(Page-level text extractions)

● ● ● ● ● ● ●

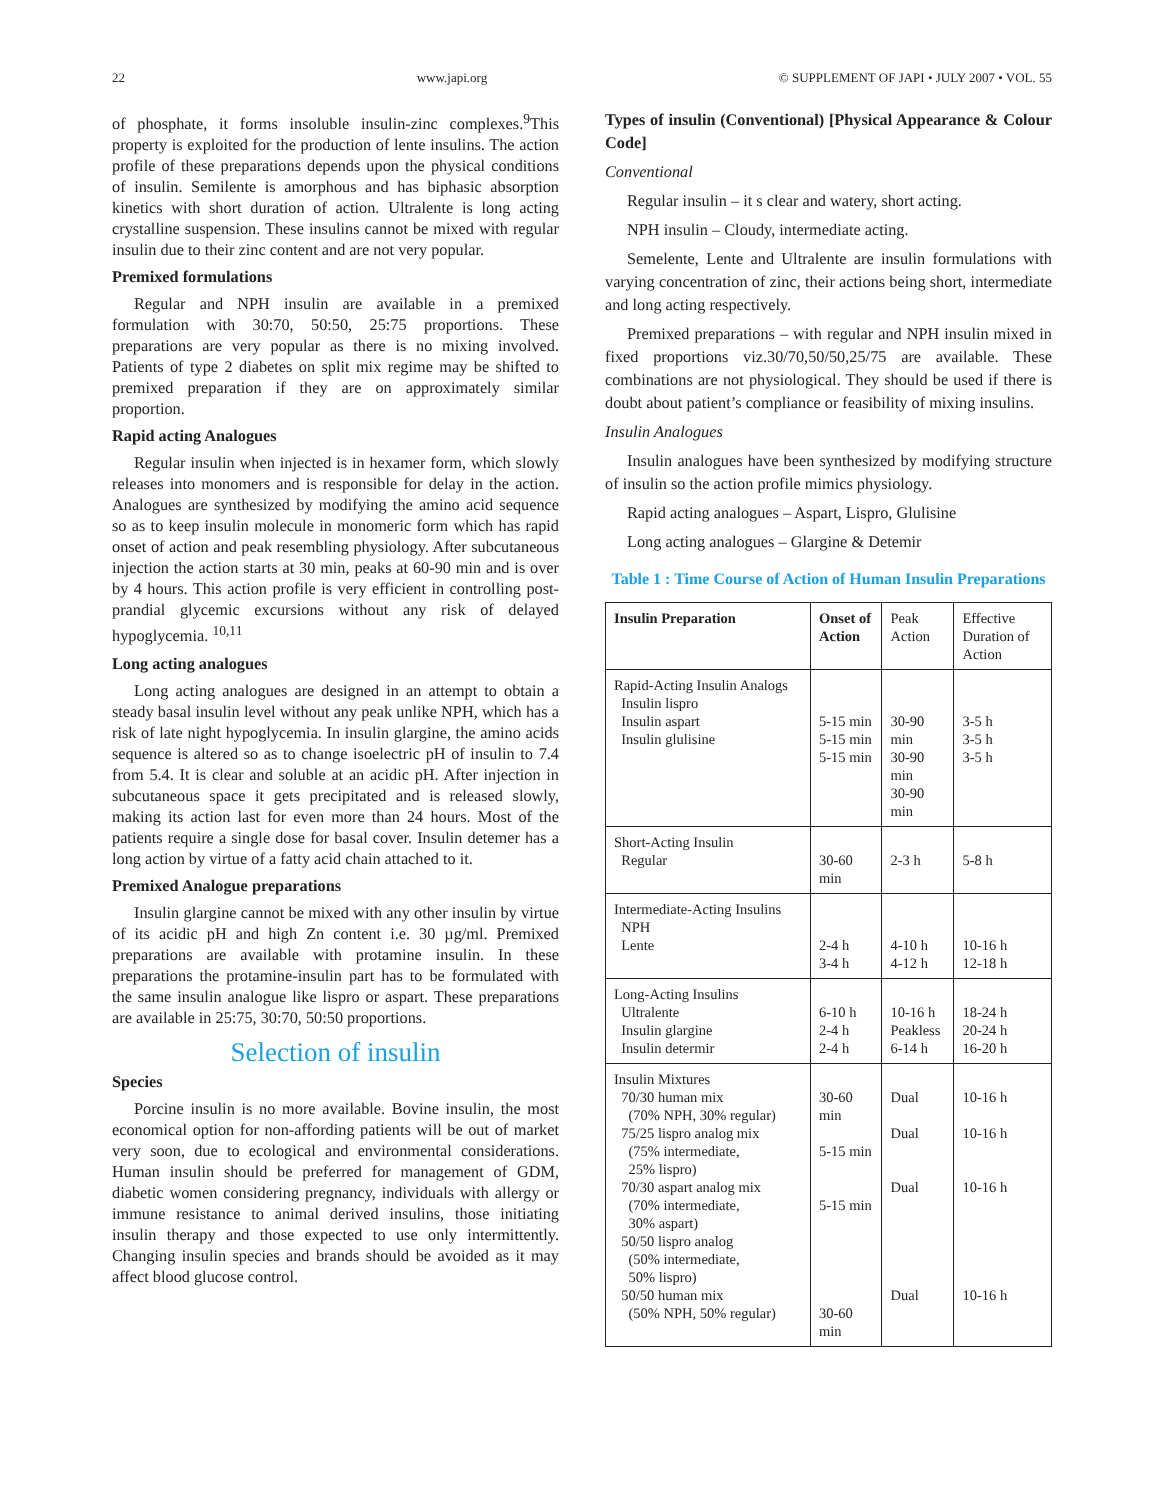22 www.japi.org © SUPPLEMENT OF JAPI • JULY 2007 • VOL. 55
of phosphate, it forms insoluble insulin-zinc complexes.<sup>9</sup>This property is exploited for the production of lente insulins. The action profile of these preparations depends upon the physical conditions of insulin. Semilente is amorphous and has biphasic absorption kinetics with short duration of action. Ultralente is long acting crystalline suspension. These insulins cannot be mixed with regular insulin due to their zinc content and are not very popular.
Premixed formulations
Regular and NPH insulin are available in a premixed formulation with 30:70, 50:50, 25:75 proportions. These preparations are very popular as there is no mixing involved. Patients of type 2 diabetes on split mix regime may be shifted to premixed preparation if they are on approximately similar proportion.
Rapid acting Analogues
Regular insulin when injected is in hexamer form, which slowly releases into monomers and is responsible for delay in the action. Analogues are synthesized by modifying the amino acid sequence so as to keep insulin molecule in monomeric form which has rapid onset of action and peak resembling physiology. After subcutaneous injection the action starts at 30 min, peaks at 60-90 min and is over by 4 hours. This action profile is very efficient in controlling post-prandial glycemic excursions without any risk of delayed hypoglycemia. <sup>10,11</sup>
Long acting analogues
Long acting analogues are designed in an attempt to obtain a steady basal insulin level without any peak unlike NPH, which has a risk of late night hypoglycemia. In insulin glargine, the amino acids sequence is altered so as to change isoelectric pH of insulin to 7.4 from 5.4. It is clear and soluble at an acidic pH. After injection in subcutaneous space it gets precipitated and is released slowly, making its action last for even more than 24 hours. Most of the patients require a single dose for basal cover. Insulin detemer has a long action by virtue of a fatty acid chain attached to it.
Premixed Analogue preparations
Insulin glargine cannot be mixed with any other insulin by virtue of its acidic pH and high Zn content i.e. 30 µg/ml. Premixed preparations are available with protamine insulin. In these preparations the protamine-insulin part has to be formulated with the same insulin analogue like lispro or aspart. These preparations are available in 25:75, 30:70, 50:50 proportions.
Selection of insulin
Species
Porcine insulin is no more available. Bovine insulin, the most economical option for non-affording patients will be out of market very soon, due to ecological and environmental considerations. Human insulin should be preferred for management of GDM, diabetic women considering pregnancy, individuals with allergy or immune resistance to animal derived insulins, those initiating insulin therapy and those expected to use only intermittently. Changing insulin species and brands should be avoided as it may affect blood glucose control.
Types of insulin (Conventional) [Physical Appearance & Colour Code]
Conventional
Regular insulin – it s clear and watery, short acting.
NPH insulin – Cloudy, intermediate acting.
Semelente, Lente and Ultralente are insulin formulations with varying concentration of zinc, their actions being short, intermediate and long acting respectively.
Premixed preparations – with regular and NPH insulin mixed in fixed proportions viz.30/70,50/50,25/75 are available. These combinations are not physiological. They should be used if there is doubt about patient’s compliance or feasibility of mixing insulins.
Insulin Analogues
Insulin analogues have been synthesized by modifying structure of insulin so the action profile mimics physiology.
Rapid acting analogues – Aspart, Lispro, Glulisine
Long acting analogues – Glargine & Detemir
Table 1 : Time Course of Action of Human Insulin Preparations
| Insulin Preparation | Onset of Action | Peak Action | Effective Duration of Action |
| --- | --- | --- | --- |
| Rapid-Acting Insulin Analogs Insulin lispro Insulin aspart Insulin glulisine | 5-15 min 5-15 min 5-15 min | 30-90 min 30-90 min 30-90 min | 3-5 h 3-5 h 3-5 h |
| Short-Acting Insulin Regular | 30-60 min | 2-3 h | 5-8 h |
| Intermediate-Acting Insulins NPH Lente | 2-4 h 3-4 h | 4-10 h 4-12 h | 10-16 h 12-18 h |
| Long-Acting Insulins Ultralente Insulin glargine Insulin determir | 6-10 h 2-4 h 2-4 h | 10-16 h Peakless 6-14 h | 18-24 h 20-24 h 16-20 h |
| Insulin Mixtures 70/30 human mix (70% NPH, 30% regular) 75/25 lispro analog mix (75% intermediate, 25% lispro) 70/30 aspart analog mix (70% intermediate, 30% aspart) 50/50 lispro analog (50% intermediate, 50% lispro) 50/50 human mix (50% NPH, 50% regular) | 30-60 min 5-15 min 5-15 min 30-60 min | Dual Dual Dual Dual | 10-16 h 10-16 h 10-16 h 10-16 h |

● ● ● ● ● ● ●

* WHAT YOU WILL DO
Leaving out the pictures, print every record exactly as written.

* EXERCISE SOLUTION
22 www.japi.org © SUPPLEMENT OF JAPI • JULY 2007 • VOL. 55
of phosphate, it forms insoluble insulin-zinc complexes.<sup>9</sup>This property is exploited for the production of lente insulins. The action profile of these preparations depends upon the physical conditions of insulin. Semilente is amorphous and has biphasic absorption kinetics with short duration of action. Ultralente is long acting crystalline suspension. These insulins cannot be mixed with regular insulin due to their zinc content and are not very popular.
Premixed formulations
Regular and NPH insulin are available in a premixed formulation with 30:70, 50:50, 25:75 proportions. These preparations are very popular as there is no mixing involved. Patients of type 2 diabetes on split mix regime may be shifted to premixed preparation if they are on approximately similar proportion.
Rapid acting Analogues
Regular insulin when injected is in hexamer form, which slowly releases into monomers and is responsible for delay in the action. Analogues are synthesized by modifying the amino acid sequence so as to keep insulin molecule in monomeric form which has rapid onset of action and peak resembling physiology. After subcutaneous injection the action starts at 30 min, peaks at 60-90 min and is over by 4 hours. This action profile is very efficient in controlling post-prandial glycemic excursions without any risk of delayed hypoglycemia. <sup>10,11</sup>
Long acting analogues
Long acting analogues are designed in an attempt to obtain a steady basal insulin level without any peak unlike NPH, which has a risk of late night hypoglycemia. In insulin glargine, the amino acids sequence is altered so as to change isoelectric pH of insulin to 7.4 from 5.4. It is clear and soluble at an acidic pH. After injection in subcutaneous space it gets precipitated and is released slowly, making its action last for even more than 24 hours. Most of the patients require a single dose for basal cover. Insulin detemer has a long action by virtue of a fatty acid chain attached to it.
Premixed Analogue preparations
Insulin glargine cannot be mixed with any other insulin by virtue of its acidic pH and high Zn content i.e. 30 µg/ml. Premixed preparations are available with protamine insulin. In these preparations the protamine-insulin part has to be formulated with the same insulin analogue like lispro or aspart. These preparations are available in 25:75, 30:70, 50:50 proportions.
Selection of insulin
Species
Porcine insulin is no more available. Bovine insulin, the most economical option for non-affording patients will be out of market very soon, due to ecological and environmental considerations. Human insulin should be preferred for management of GDM, diabetic women considering pregnancy, individuals with allergy or immune resistance to animal derived insulins, those initiating insulin therapy and those expected to use only intermittently. Changing insulin species and brands should be avoided as it may affect blood glucose control.
Types of insulin (Conventional) [Physical Appearance & Colour Code]
Conventional
Regular insulin – it s clear and watery, short acting.
NPH insulin – Cloudy, intermediate acting.
Semelente, Lente and Ultralente are insulin formulations with varying concentration of zinc, their actions being short, intermediate and long acting respectively.
Premixed preparations – with regular and NPH insulin mixed in fixed proportions viz.30/70,50/50,25/75 are available. These combinations are not physiological. They should be used if there is doubt about patient’s compliance or feasibility of mixing insulins.
Insulin Analogues
Insulin analogues have been synthesized by modifying structure of insulin so the action profile mimics physiology.
Rapid acting analogues – Aspart, Lispro, Glulisine
Long acting analogues – Glargine & Detemir
Table 1 : Time Course of Action of Human Insulin Preparations
| Insulin Preparation | Onset of Action | Peak Action | Effective Duration of Action |
| --- | --- | --- | --- |
| Rapid-Acting Insulin Analogs Insulin lispro Insulin aspart Insulin glulisine | 5-15 min 5-15 min 5-15 min | 30-90 min 30-90 min 30-90 min | 3-5 h 3-5 h 3-5 h |
| Short-Acting Insulin Regular | 30-60 min | 2-3 h | 5-8 h |
| Intermediate-Acting Insulins NPH Lente | 2-4 h 3-4 h | 4-10 h 4-12 h | 10-16 h 12-18 h |
| Long-Acting Insulins Ultralente Insulin glargine Insulin determir | 6-10 h 2-4 h 2-4 h | 10-16 h Peakless 6-14 h | 18-24 h 20-24 h 16-20 h |
| Insulin Mixtures 70/30 human mix (70% NPH, 30% regular) 75/25 lispro analog mix (75% intermediate, 25% lispro) 70/30 aspart analog mix (70% intermediate, 30% aspart) 50/50 lispro analog (50% intermediate, 50% lispro) 50/50 human mix (50% NPH, 50% regular) | 30-60 min 5-15 min 5-15 min 30-60 min | Dual Dual Dual Dual | 10-16 h 10-16 h 10-16 h 10-16 h |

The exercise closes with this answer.